A panel of commissioners from Africa, Asia, Europe, Latin America and the Caribbean was assembled to look into police violence, and the structural racism that underpins it. Virtual public hearings were held earlier this year, with testimony from the families of the victims of some of the most notorious police killings in recent times.

The commissioners found that, within the cases they examined, a disproportionate use of excessive force by police led to the deaths of the 43 Black people in the cases they examined. This unlawful disproportionate use of force included shooting and the use of restraints and Tasers. The Commissioners find a alarming, national pattern of disproportionate use of deadly force not only by firearms but also by Tasers against people of African descent.

She added that as she listened to relatives of police shooting victims relate their stories, “it became clear that this was no longer an account of individual trauma, it was an account of trauma inflicted on a whole section of the US population.”

The commission’s report puts the human impact of systemic discrimination against African Americans in stark terms. It says that the US is operating two systems of law.

“One is for white people, and another for people of African descent,” it said.

In the course of the public hearings held in January and February, relatives gave a more personal impression of what such trauma entails.
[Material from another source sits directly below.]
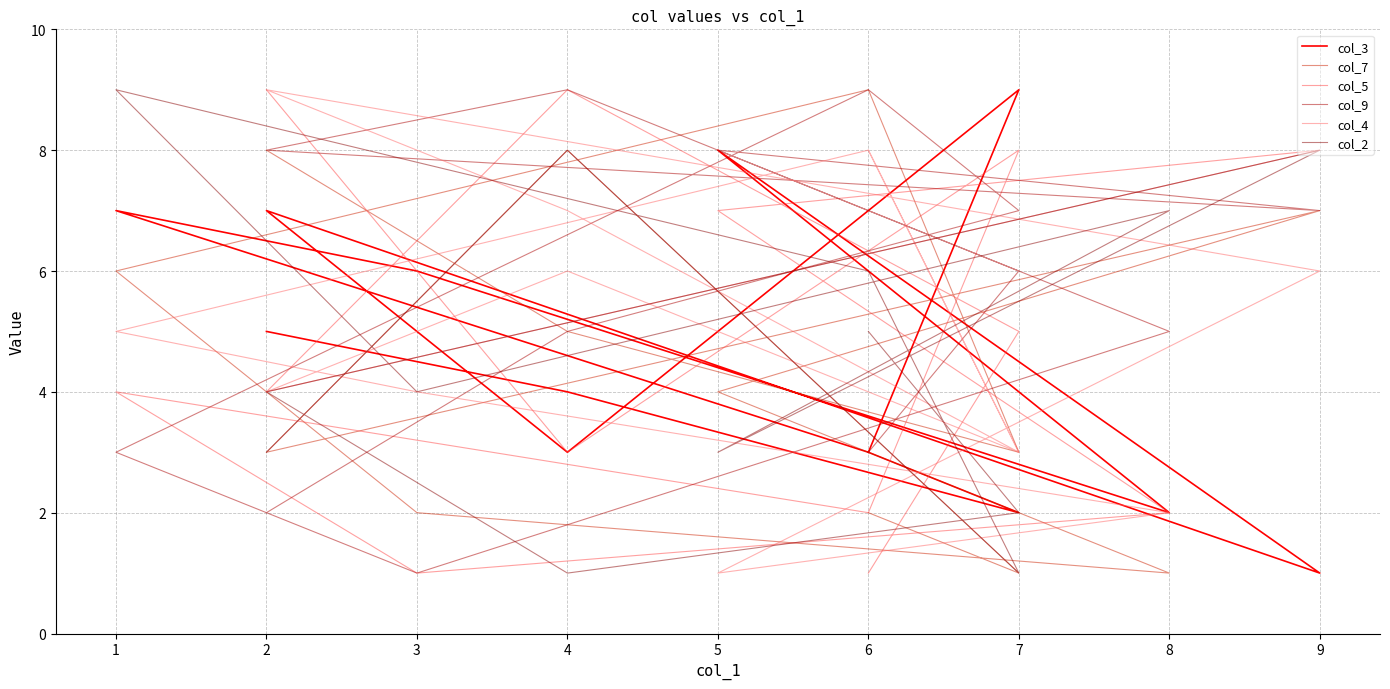

What is the value of the col_2 point at the 4th from the left?

4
Nicole Paultre Bell, the wife of Sean Bell, testified: “Imagine living in a world where you must explain to your children that their father, an unarmed bridegroom on the morning of his wedding, can be justifiably killed in a hail of 50 police bullets.”

One of the most moving accounts was given by Dominic Archibald, the mother of Nathaniel Pickett who was gunned down by a police officer in 2018 for doing nothing other than walking unarmed across the street. In her testimony, Archibald began by explaining that “Nate” was her only child.
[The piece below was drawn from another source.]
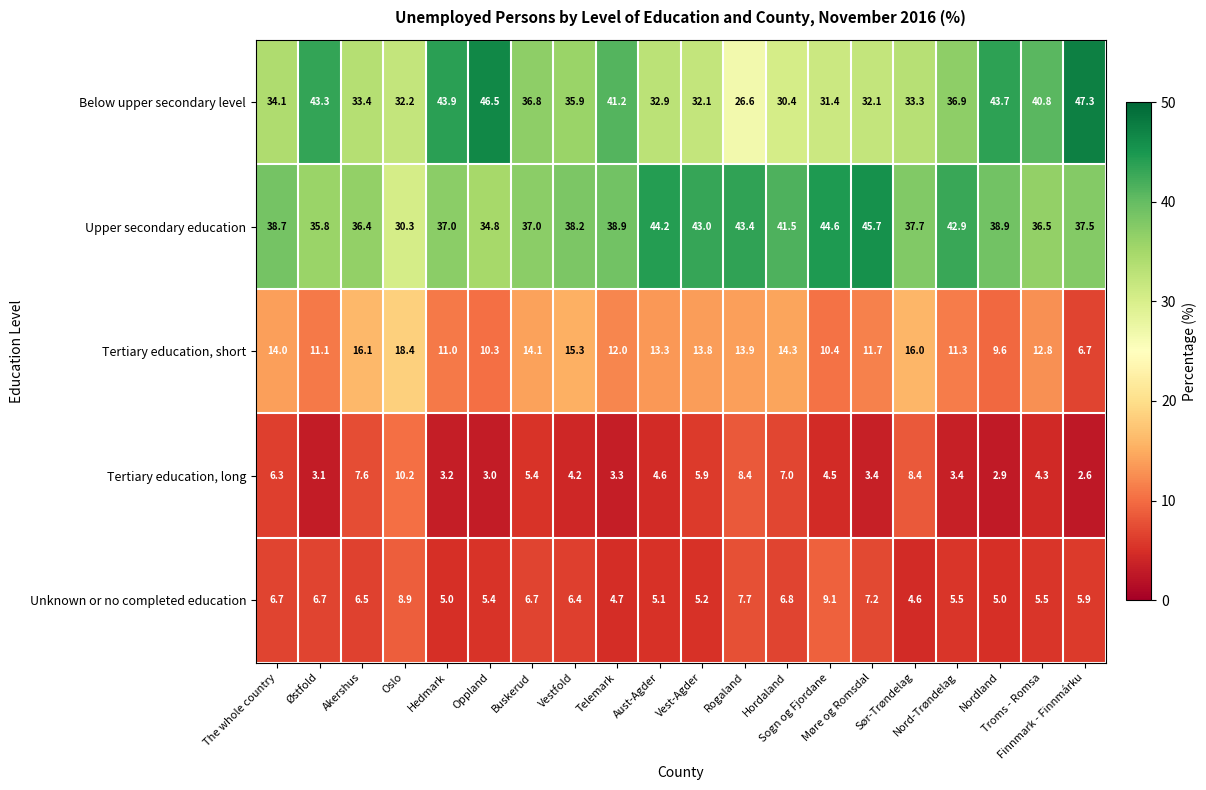

How many data points in Below upper secondary level are above 35?

10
When [Nate] was killed, every hope and dream in my head was destroyed, taken and relegated to a statistic

“He was my legacy, my faith in the present moment, and my hope for the future. Can I ever put this impact into words? Would anyone ever understand?”, she said.

Answering her own question, she went on: “That answer is no. Nate was my perfect gift from God. When he was killed, every hope and dream in my head was destroyed, taken and relegated to a statistic.”
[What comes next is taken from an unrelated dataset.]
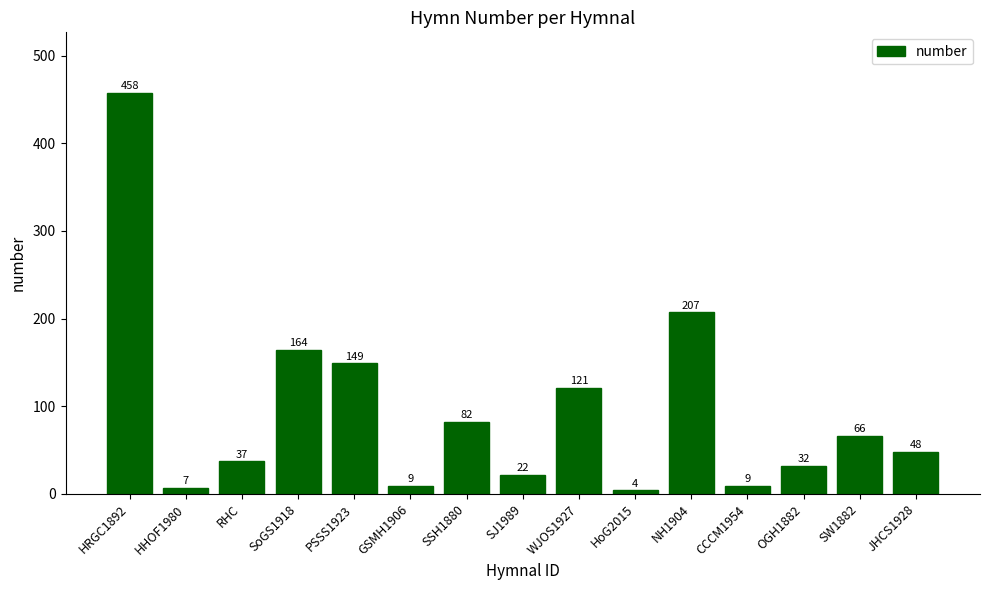

Where does the data first go above 48?

HRGC1892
The report gives its own searing figures. Unarmed Black people are almost four times as likely as their white equivalents to be killed by police.

Demands

The commissioners make a number of demands on the US government and Congress. They want to see demilitarization of local police forces, and prohibition of no-knock warrants that allow officers to raid the homes of Black people like Breonna Taylor’s without warning and often without cause.

They body also  calls for an end to qualified immunity through which police officers avoid civil lawsuits. The commissioners say the loophole “amounts to condoning brutal police violence”.

The call for a case against the U.S for crimes against humanity may be a long shot from being translated into anything practical, given the immediate challenges such demand faces. In the first instance, the U.S does not officially recognise the international court, though the charge is in itself serious.

Jilani said she hoped that the US government would see that such an action would support much needed change. “We felt that the US would benefit were individual police officers further deterred from resorting to unjustified force, knowing that some kind of international criminal responsibility might be held against them.”